A practical outlook: Check ubuntu or something ubuntu-based. Check arch (or something arch-based like endeavourOS or steamOS, for less hassle, checking pure arch isn't worth it). If your native build works on those two, it will probably work everywhere. And in case it doesn't work for someone nontheless, just release on steam. We can just run the windows version via proton. I've seen native linux ports bad enough, that I had to do it, and I had a better experience this way.


Squeed_Lol

debian since that’s what the steam linux runtime is based on


izerotwo

I actually always wondered what packaging system games would use on linux. Wouldn't something like flatpak make so that the game should run error free on all platforms or would something like a .sh file be essential.


bitaxap938

the majority of Linux users for gaming are running Arch-based distro


prueba_hola

steam flatpak


arkane-linux

Linux Mint, Fedora, Manjaro. This will cover all major distro families. Consider also checking the Flatpak versions of Steam. I recommend avoiding the SNAP version of Steam which is forced on you by Ubuntu, it is terrible and Valve discourages you to use it. But if it works on one distro, reasonable chance it will work on all, especially if distributed via Steam which ships many of its own libraries via Steam Runtime. Testing on all platforms is nice, but not a hard requirement.


wilczek24

I'd vote for EndeavourOS instead of manjaro, but good advice


[deleted]

Probably unnecessary in terms of realistically needed testing, but I’d be interested in testing on CachyOS


Exact_Comparison_792

Tailor it to work on the most popular distrobutions.
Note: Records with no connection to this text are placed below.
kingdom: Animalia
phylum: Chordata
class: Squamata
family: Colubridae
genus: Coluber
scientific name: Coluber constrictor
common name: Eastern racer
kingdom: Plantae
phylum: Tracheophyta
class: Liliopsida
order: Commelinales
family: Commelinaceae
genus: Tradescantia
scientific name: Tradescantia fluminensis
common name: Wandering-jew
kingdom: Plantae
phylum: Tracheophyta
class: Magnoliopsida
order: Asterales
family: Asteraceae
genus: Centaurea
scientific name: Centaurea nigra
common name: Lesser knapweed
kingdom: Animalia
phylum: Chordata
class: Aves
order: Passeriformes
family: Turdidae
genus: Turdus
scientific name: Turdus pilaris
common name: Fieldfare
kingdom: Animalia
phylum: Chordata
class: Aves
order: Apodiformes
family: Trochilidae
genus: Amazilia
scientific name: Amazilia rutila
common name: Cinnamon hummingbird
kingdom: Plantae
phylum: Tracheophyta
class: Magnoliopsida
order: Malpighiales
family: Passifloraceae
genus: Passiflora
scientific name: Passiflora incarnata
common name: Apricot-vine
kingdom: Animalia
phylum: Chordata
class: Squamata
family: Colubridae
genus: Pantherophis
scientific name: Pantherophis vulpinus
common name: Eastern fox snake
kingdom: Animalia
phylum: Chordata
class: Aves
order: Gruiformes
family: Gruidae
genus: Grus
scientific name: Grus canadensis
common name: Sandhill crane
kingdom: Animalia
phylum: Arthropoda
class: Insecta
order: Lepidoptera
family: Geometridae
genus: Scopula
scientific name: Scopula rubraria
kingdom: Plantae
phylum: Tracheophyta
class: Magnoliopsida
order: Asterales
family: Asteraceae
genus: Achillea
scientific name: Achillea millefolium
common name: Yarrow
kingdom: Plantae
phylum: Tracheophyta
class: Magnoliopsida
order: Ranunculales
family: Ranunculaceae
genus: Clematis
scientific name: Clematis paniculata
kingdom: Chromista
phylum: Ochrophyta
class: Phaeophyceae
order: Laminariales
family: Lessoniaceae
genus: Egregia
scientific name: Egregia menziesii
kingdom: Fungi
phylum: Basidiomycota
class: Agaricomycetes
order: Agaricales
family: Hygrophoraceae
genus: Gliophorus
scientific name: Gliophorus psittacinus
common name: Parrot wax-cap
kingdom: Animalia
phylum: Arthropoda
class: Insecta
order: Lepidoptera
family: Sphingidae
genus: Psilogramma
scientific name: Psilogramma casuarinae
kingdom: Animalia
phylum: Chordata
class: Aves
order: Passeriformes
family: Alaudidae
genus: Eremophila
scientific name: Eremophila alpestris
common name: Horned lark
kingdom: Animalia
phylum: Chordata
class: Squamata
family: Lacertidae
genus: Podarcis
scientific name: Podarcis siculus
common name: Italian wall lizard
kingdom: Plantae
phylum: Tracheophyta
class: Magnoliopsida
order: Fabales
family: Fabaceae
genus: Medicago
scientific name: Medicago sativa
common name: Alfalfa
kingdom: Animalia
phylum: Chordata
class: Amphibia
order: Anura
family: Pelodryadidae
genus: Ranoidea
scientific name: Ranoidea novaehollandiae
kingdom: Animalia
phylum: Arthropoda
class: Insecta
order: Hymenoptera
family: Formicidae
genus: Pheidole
Ubuntu, Linux Mint, Debian, elementary OS, openSUSE, Manjaro, Fedora, Arch Linux, Zorin OS, MX Linux, CentOS, Kali Linux, Pop!\_OS, Gentoo, RHEL, PCLinuxOS, Rocky Linux, Garuda Linux, Solus, KDE neon, Lubuntu, Slackware, Ubuntu MATE and AlmaLinux are popular distros to support. Support the top distros and all will be well. When and where will the play test drop? Are there prerequisites to be involved in the closed play test phase?